Early diagnosis allows people to make arrangements such as appointing Enduring Powers of Attorney, updating wills, moving homes and visiting family overseas. It also can provide an explanation for changes that have been occurring in the person for a long time (sometimes years) before they come to see the doctor. There is no cure for dementia but there are treatments that can alter the course of the illness.

How to keep your brain healthy

Lifestyle interventions to reduce cardiovascular risk such as regular exercise, eating a balanced diet, low to moderate alcohol intake and being a non-smoker also seem to protect against age-related cognitive decline. A healthy lifestyle, both mental and physical, is the best preventative defence.

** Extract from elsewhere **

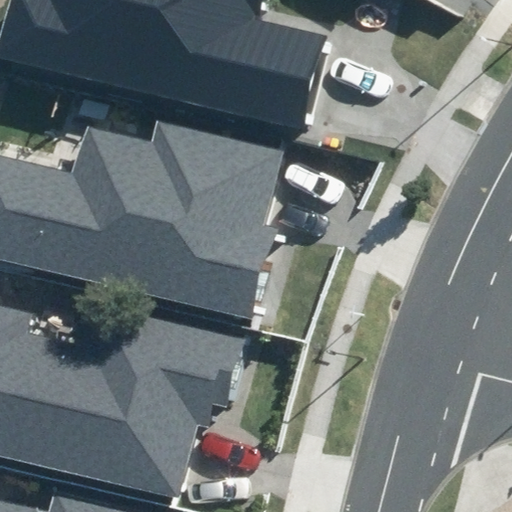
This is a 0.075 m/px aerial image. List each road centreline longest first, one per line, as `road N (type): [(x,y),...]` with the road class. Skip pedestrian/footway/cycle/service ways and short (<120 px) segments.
road 1 (residential): [(423,358),(480,208),(511,154)]
road 2 (residential): [(386,511),(423,358)]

Hypertension, stroke and small vessel disease, diabetes, high cholesterol, obesity and have all been associated with an increased risk of age-related cognitive decline.

Exercise

An increased level of fitness is associated with improved memory and learning and a reduction in age-related cognitive decline.

Alcohol

Consumption of small quantities of alcohol (one standard unit of alcohol a day) on a regular basis is thought to stimulate the brain therefore counteracting cognitive decline.

Diet

A healthy, balanced diet rich in antioxidants (e.g. blueberries, strawberries, cocoa, tea) and omega-3 (e.g. oily fish) may help to slow age-related cognitive decline. It is preferable (and safer) to use naturally occurring sources of antioxidants and omega-3 oils than supplement forms.

Supplements

Gingko biloba is a commonly used supplement for memory loss

Antioxidant supplements such as vitamin A, vitamin E and beta-carotene show no significant improvement in longevity, in fact they may actually increase mortality.

Pharmacological treatments

Medication is often used to temporarily stop or slow cognitive and functional decline in people with Alzheimer-type dementia and dementia associated with Parkinson’s disease.

Brain exercises

It is never too late to start exercising the brain. There is growing evidence that participating in activities such as reading, puzzles, computer activities and crafts reduces the risk of age-related cognitive decline. Social interaction is beneficial too. In addition to exercising the brain, there are several strategies that can be adopted to help memory recall:

  • Place commonly lost items in the same spot every time
  • Write things down e.g. make a “to do” list
  • Say words out loud e.g. “I have turned off the iron”, repeat a person’s name after being introduced
  • Use memory aids e.g. notepad, diary, wristwatch alarm, voice recorder
  • Group items using mnemonics e.g. alphabetize a list, create an acronym, use rhymes or create a story to connect the information
  • Concentrate and relax when trying to remember
  • Sleep on it – research has shown that the brain continues to solve a problem while we sleep

Elderly people are encouraged to take up dancing! This combines physical activity, brain exercise (counting rhythms, learning steps etc) and social interaction. Some patients may prefer to join a walking or exercise group.